While most prisoners spend only a few weeks in the anda or in its cousin, the phasi yard, home to prisoners sentenced to death, these sections were where I spent four years, eight months. This was because I was not an ordinary prisoner. I was, as the police claimed, a ‘dreaded Naxalite’, ‘Maoist leader’, descriptions that appeared in newspapers the morning after I was arrested on 8 May 2007.”
Despite being tortured and abused in prison, Ferreira said that his resolve to fight state oppression has only been strengthened. He studied and became a lawyer to help other innocent people who have fallen into the clutches of the law. He also started to research the history of Mumbai’s democratic rights movement and to be associated with the Committee for the Release of Political Prisoners.
“I want to work for the cause of political prisoners because I have realised that any struggle inside jail will die out without support from outside,” Ferreira, 42, told Scroll.in. Throughout his jail term, Ferreira saw his family only twice every three months, and did not meet his young son at all.
His own story — the abduction-like arrest under the Unlawful Activities (Prevention) Act (UAPA) on charges of sedition, the torture in police custody, the false charges which were eventually thrown out by the court in January this year — reveals, he says, the state’s growing intolerance of political activists. At a coffee shop in Mumbai, Ferreira is composed as he talks about his arrest on charges of being an alleged Naxalite in 2007. Other striking cases of the government accusing activists of sedition or arresting them under the UAPA would soon follow — Dr. Binayak Sen in Chhattisgarh (May 2007), Vernon Gonsalves (2007) and members of the Pune-based cultural group Kabir Kala Manch (2011), among others. “Those subscribing to the Naxal ideology are being booked for sedition, even if they aren’t violent. They are being projected as anti-national merely by association,” says Ferreira, citing the example of GN Saibaba, the Delhi professor, who was arrested on suspicion of being a Maoist. Ferreira, who suffered severe physical torture at the hands of the police, believes his case drew attention from the press largely because he stood out as a person from Mumbai. “Many tribals from Gadchiroli and other districts are routinely arrested and abused like this,” he said.
Despite his traumas, Ferreira harbours no anger towards the policemen who tortured him. “The lower officials were just doing their job,” he said. “But what’s worrying is that in the past ten years, the amount of torture of prisoners has increased.” This intense kind of violence, says Ferreira, is reserved for those accused of Naxalism or insurgency, and meted out with the blessings of the state.
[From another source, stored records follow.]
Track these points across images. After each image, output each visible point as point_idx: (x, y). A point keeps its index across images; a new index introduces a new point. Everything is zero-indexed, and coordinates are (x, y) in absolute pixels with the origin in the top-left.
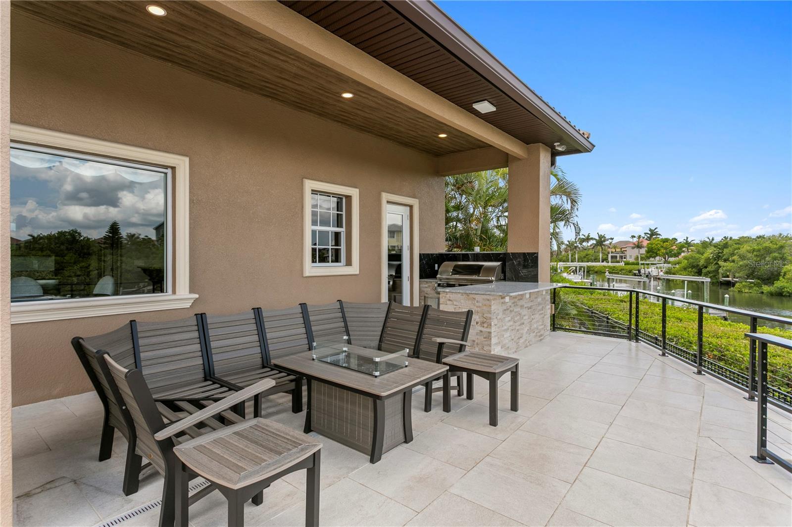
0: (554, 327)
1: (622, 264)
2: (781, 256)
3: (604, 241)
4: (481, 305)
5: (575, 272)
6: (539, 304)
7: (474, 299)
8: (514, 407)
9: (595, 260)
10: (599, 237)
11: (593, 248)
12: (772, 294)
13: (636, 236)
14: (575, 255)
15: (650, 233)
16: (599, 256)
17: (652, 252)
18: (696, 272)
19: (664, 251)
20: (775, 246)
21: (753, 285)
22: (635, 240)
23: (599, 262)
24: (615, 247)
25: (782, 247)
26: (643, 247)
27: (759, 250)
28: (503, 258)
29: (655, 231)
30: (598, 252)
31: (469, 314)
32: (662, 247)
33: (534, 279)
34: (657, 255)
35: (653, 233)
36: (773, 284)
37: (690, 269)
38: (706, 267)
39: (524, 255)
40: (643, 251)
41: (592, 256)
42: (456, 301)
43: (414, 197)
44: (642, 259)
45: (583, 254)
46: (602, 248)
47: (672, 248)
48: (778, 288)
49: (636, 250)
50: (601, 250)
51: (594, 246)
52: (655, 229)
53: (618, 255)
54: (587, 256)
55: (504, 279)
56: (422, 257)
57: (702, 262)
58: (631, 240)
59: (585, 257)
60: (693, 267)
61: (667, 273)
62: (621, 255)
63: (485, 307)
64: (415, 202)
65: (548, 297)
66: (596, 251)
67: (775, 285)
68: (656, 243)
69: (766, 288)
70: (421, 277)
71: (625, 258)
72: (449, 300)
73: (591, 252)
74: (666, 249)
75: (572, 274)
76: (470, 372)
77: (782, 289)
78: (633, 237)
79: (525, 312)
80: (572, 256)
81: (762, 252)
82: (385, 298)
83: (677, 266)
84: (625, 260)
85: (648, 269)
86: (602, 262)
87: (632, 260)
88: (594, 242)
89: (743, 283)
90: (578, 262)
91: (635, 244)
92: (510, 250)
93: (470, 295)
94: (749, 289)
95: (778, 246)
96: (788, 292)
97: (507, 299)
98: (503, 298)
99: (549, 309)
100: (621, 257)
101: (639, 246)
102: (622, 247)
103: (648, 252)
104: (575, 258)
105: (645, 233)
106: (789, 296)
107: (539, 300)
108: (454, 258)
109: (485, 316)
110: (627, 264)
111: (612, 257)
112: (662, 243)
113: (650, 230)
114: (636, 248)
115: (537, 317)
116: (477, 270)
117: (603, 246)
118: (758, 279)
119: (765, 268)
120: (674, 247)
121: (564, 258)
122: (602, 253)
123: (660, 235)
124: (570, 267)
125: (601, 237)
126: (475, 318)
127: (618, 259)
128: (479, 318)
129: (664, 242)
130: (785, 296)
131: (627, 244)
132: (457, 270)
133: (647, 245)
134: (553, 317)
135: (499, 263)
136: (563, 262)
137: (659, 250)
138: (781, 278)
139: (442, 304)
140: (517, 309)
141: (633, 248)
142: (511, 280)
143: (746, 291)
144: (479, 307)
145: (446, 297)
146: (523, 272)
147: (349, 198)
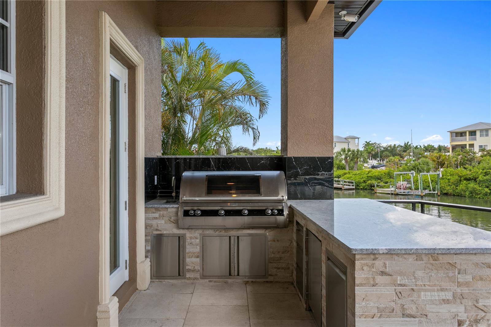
4: (469, 278)
7: (452, 265)
42: (401, 274)
63: (480, 282)
72: (383, 273)
93: (440, 257)
109: (480, 305)
128: (466, 311)
139: (361, 285)
144: (467, 284)
145: (373, 266)
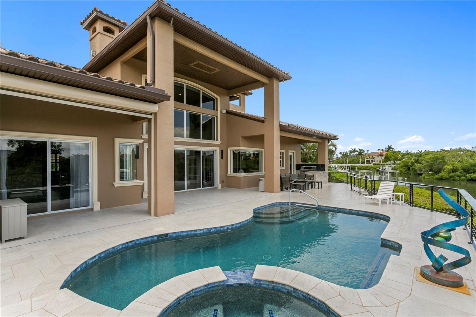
0: (329, 182)
1: (372, 165)
2: (443, 161)
3: (363, 152)
5: (345, 169)
6: (325, 175)
8: (321, 188)
9: (358, 162)
10: (360, 151)
11: (356, 156)
12: (438, 179)
13: (381, 149)
14: (347, 160)
15: (388, 148)
16: (360, 160)
17: (387, 159)
18: (407, 169)
19: (394, 158)
20: (440, 156)
21: (430, 175)
22: (380, 151)
23: (360, 163)
24: (369, 155)
25: (443, 157)
26: (384, 156)
27: (433, 158)
28: (317, 165)
29: (391, 147)
30: (359, 158)
31: (314, 175)
32: (393, 156)
33: (324, 170)
34: (390, 160)
35: (390, 148)
36: (438, 174)
37: (404, 167)
38: (412, 166)
39: (322, 165)
40: (383, 158)
41: (356, 160)
43: (294, 150)
44: (383, 162)
45: (351, 159)
46: (361, 156)
47: (398, 156)
48: (440, 176)
49: (380, 157)
50: (361, 157)
51: (357, 155)
52: (391, 146)
53: (370, 160)
54: (353, 160)
55: (317, 170)
56: (296, 165)
57: (410, 164)
58: (378, 152)
59: (352, 161)
60: (406, 166)
61: (393, 169)
62: (372, 160)
64: (294, 151)
65: (328, 174)
66: (358, 158)
67: (439, 175)
68: (390, 154)
69: (436, 176)
70: (296, 170)
71: (374, 161)
73: (356, 158)
74: (395, 157)
75: (344, 170)
76: (314, 182)
77: (442, 177)
78: (379, 150)
79: (322, 177)
80: (345, 160)
81: (435, 159)
82: (289, 173)
83: (398, 166)
84: (374, 162)
85: (384, 167)
86: (362, 163)
87: (378, 163)
88: (357, 153)
89: (426, 174)
90: (348, 164)
91: (379, 154)
92: (319, 163)
94: (428, 177)
95: (442, 156)
96: (445, 178)
97: (319, 174)
98: (318, 173)
99: (328, 177)
100: (372, 161)
101: (381, 155)
102: (373, 155)
103: (385, 158)
104: (347, 161)
105: (385, 148)
106: (446, 180)
107: (325, 174)
108: (303, 165)
110: (374, 164)
111: (367, 161)
112: (393, 154)
113: (388, 146)
114: (379, 157)
115: (325, 178)
116: (311, 168)
117: (362, 155)
118: (434, 172)
119: (435, 167)
120: (399, 156)
121: (341, 162)
122: (362, 159)
123: (394, 149)
124: (343, 167)
125: (361, 150)
126: (315, 175)
127: (370, 162)
129: (394, 153)
130: (444, 180)
131: (375, 154)
132: (305, 168)
133: (385, 155)
134: (329, 179)
135: (316, 166)
136: (341, 164)
137: (391, 157)
138: (442, 171)
140: (321, 176)
141: (378, 156)
142: (319, 170)
143: (427, 178)
146: (321, 168)
147: (283, 152)
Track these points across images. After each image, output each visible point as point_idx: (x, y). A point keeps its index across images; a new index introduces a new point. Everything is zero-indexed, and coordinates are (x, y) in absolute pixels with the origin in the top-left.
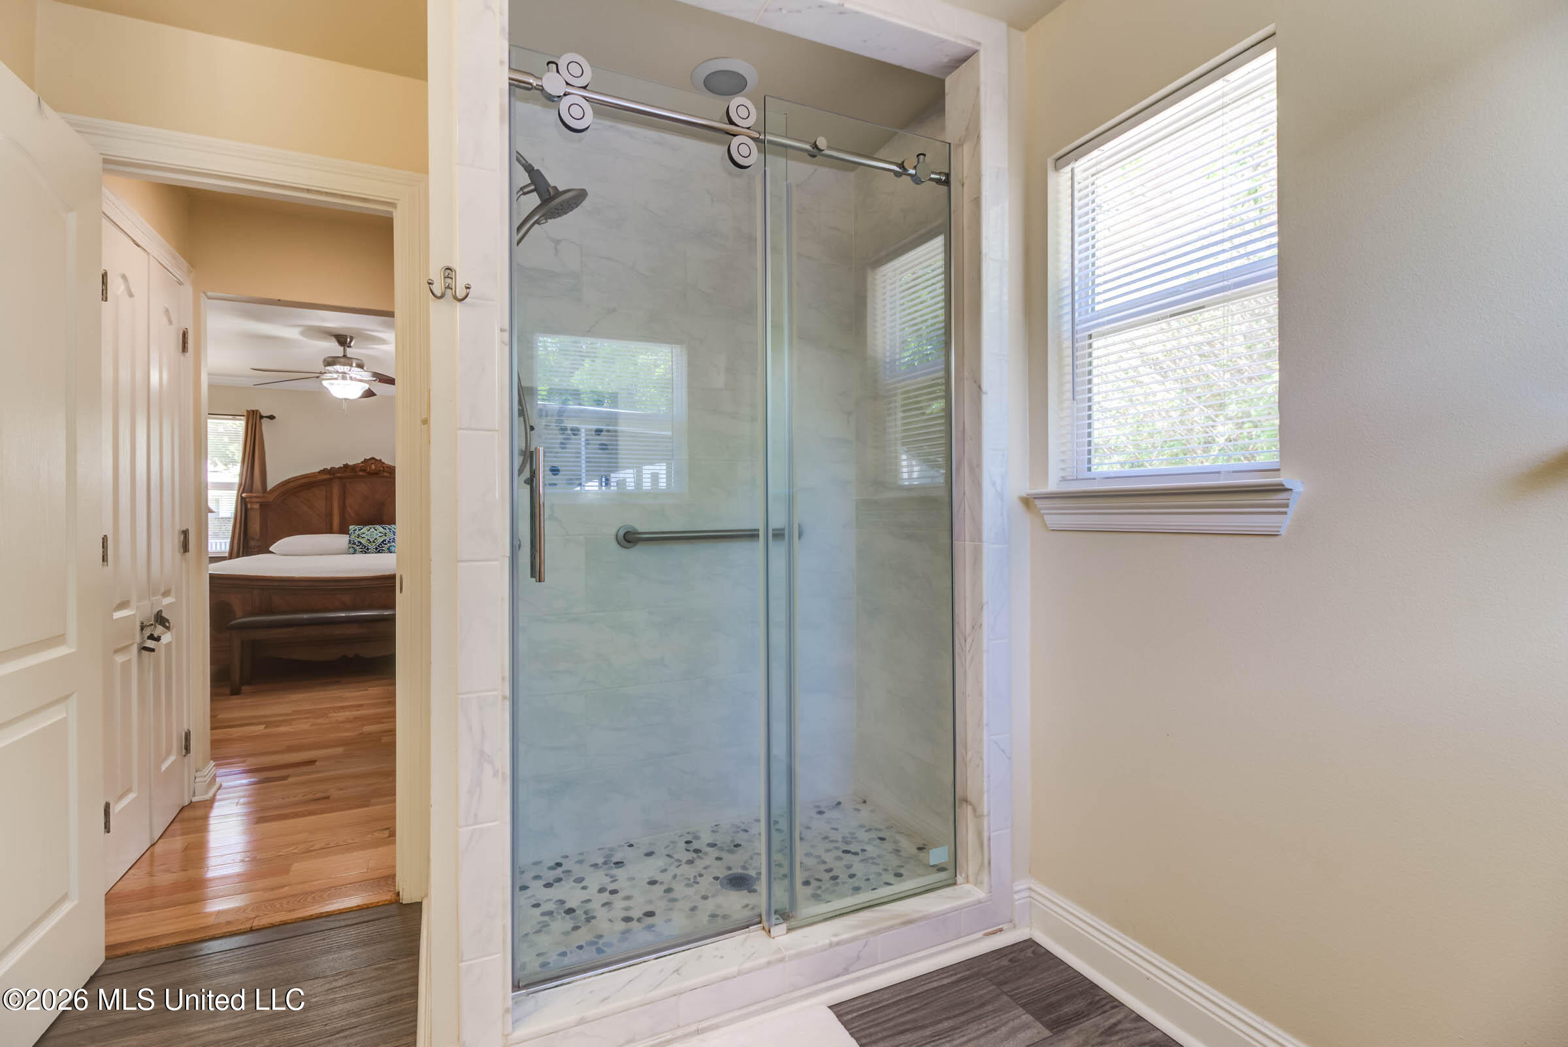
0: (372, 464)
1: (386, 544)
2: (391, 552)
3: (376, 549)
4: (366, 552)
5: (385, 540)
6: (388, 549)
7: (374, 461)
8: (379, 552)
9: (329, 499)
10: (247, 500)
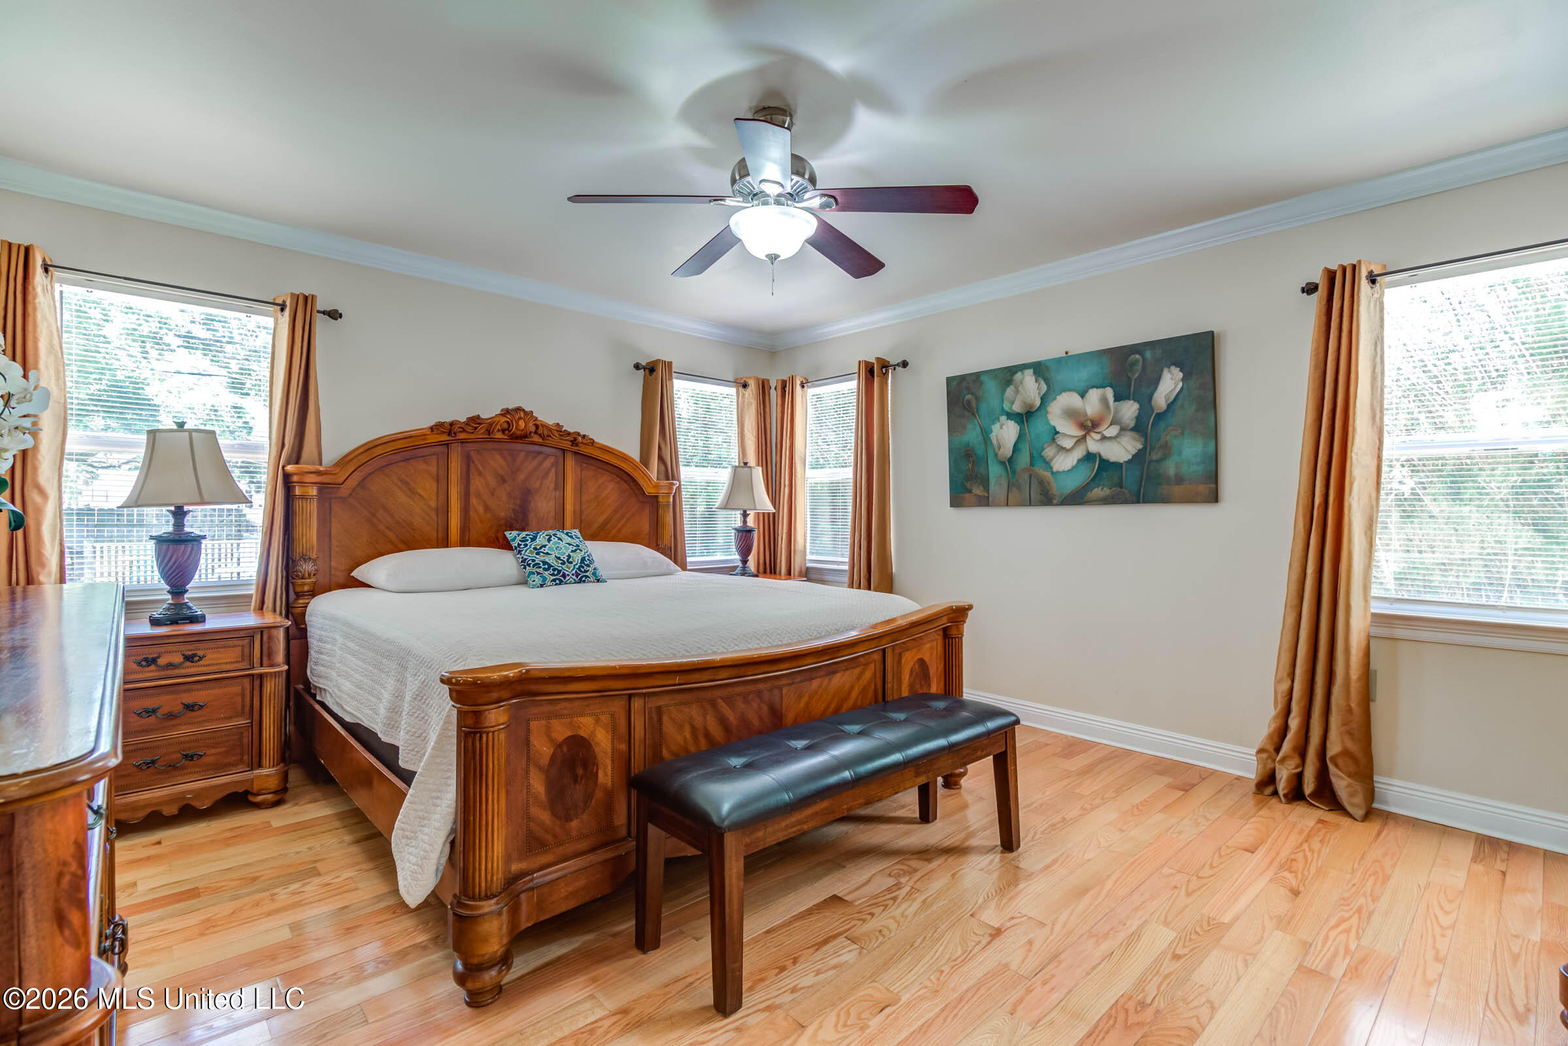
0: (520, 418)
1: (588, 566)
2: (598, 581)
3: (577, 575)
4: (561, 582)
5: (584, 559)
6: (594, 574)
7: (519, 414)
8: (580, 581)
9: (442, 479)
10: (295, 478)
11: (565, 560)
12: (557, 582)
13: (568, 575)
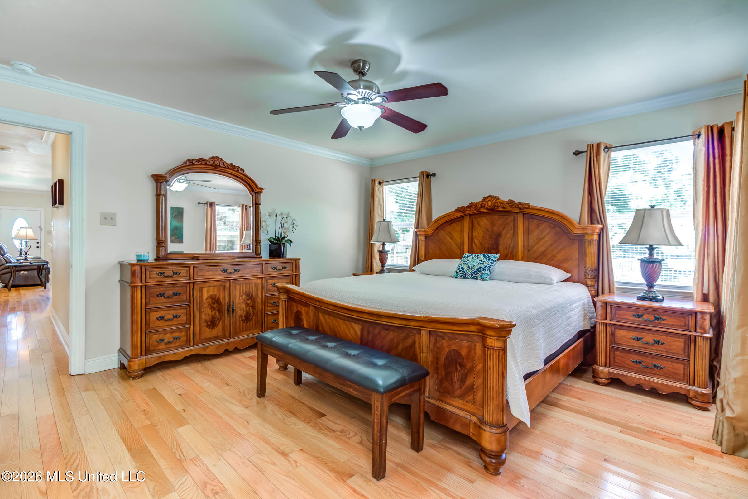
0: (489, 201)
1: (480, 271)
2: (483, 280)
3: (472, 275)
4: (464, 278)
5: (480, 268)
6: (481, 276)
7: (490, 198)
8: (474, 278)
9: (462, 231)
10: (418, 233)
11: (470, 267)
12: (463, 277)
13: (467, 275)
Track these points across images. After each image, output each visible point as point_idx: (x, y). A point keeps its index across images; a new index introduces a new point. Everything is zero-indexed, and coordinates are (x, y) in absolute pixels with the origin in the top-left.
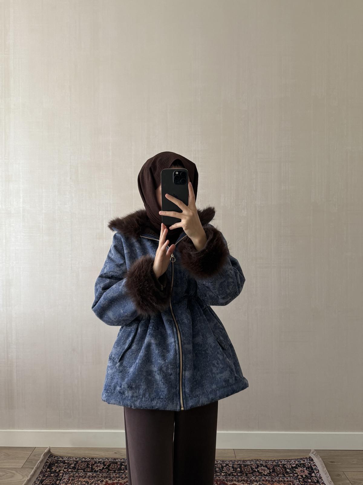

Ferreira believes the growing number of arrests and re-arrests under such acts are an attempt by the authorities to artificially inflate their statistics of Naxalites that they have acted against. “As an incentive by the state, all officials get an 11% salary hike for taking action against a high number of Maoists,” he said.
Once arrested, a suspected Naxalite has no option but to wait out the lengthy judicial process, in which cases can take years to be heard in court. The period of waiting for a trial itself becomes a punishment, even if the accusations are eventually dismissed, as they were in Ferreira’s case. “Arrests made by the state are assumed to be in good faith,” said political activist Vernon Gonsalves. “So even when a person is innocent, the investigating authority is rarely questioned or doubted at the time of registering a case.”
Arun Ferreira is now back in jail, once again under trumped up charges.